Thousands of protesters gathered in cities across the UK as part of a nationwide protest against Boris Johnson’s controversial plans to suspend Parliament .
People took to the streets in cities including London, York and Belfast to demonstrate against the planned shutdown, ahead of the October 31 deadline.
In London, large-scale protests brought Whitehall to a standstill, as chants of “shame on you” rung out around Government buildings on Saturday.
The clanging of a bell, the blowing of whistles and bangs of a drum could also be heard, as hundreds marched through Westminster, waving placards and European Union flags.
Shadow home secretary Diane Abbott addressed the London protesters from a stage near Downing Street, while John McDonnell also spoke to the crowd.
The Shadow Chancellor said: “It is a fight to protect our democracy – we know what Boris Johnson is up to, it is not very subtle is it?
“He wants to close down our democracy and force through a no-deal Brexit.”
Mr McDonnell said previous generations fought and made huge sacrifices, some giving their lives, in the fight for parliamentary democracy so they could “have their say over policies and the future of our country”.
He added: “Boris Johnson, this is not about Parliament versus the people, this is about you versus the people.”
There are 32 #StoptheCoup planned protests taking place across the UK organised by anti-Brexit campaign group Another Europe Is Possible.
Left-wing group Momentum called on its members to “occupy bridges and blockade roads” in conjunction with unrest on the streets.
Demonstrators gathered outside Oxford University’s Balliol College, which was attended by Mr Johnson, to express their displeasure about his handling of Brexit.

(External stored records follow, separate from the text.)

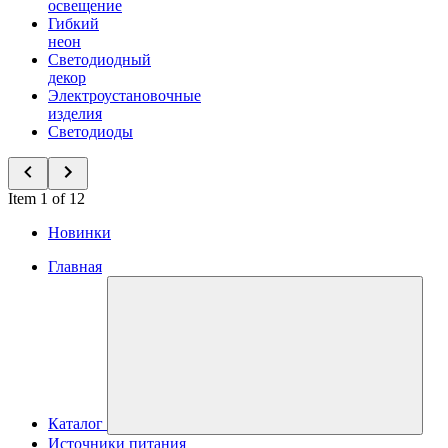
освещение
Гибкий
неон
Светодиодный
декор
Электроустановочные
изделия
Светодиоды
Item 1 of 12
Новинки
Главная
Каталог
Источники питания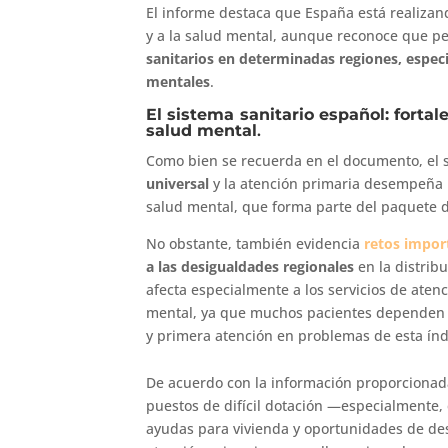
El informe destaca que España está realizan
y a la salud mental, aunque reconoce que p
sanitarios en determinadas regiones, espec
mentales
.
El sistema sanitario español: fortal
salud mental
.
Como bien se recuerda en el documento, el s
universal
y la atención primaria desempeña u
salud mental, que forma parte del paquete d
No obstante, también evidencia
retos impor
a las desigualdades regionales
en la distrib
afecta especialmente a los servicios de atenc
mental, ya que muchos pacientes dependen d
y primera atención en problemas de esta índ
De acuerdo con la información proporcionada
puestos de difícil dotación —especialmente,
ayudas para vivienda y oportunidades de des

More than 1,000 protesters also gathered in cities including Manchester, Bristol and Newcastle.
Protests are also taking place in cities including Birmingham, Liverpool, Glasgow, Swansea, Leeds and Aberdeen.
They are also being held in towns including Bodmin in Cornwall and Clitheroe in Lancashire.
Further mass demonstrations, organised by the People’s Assembly Against Austerity, are planned to take place on Tuesday to coincide with MPs returning to Westminster.
And the annual Westminster Dog of the Year competition, due to take place on Thursday, has been cancelled over safety concerns of the dogs and MPs taking part .
Both pro and anti-Brexit protesters clashed on Wednesday after the Queen approved an order that will see Parliament suspended for more than one month .
Laura Parker, Momentum’s national co-ordinator, called the proroguing of Parliament a “loophole in our flawed democracy”.
“There are thousands of people from all over the UK and across the political spectrum who will protest to stop Johnson closing the doors on our democracy,” she said.
“No-one voted for this, and it’s clear we need to urgently redesign our system to rebalance power away from the top.”
The Jo Cox Foundation, which was set up in the wake of the Labour MP’s murder in 2016, warned that anger over Brexit “should not spill over into something more dangerous”.
The foundation said: “We believe strongly in freedom of speech. But we would urge everybody to avoid saying or doing anything that could incite or lead to violence.”
The calls for protests come as a petition against the Prime Minister’s plan to suspend Parliament racked up more than 1.64 million signatures early on Saturday morning.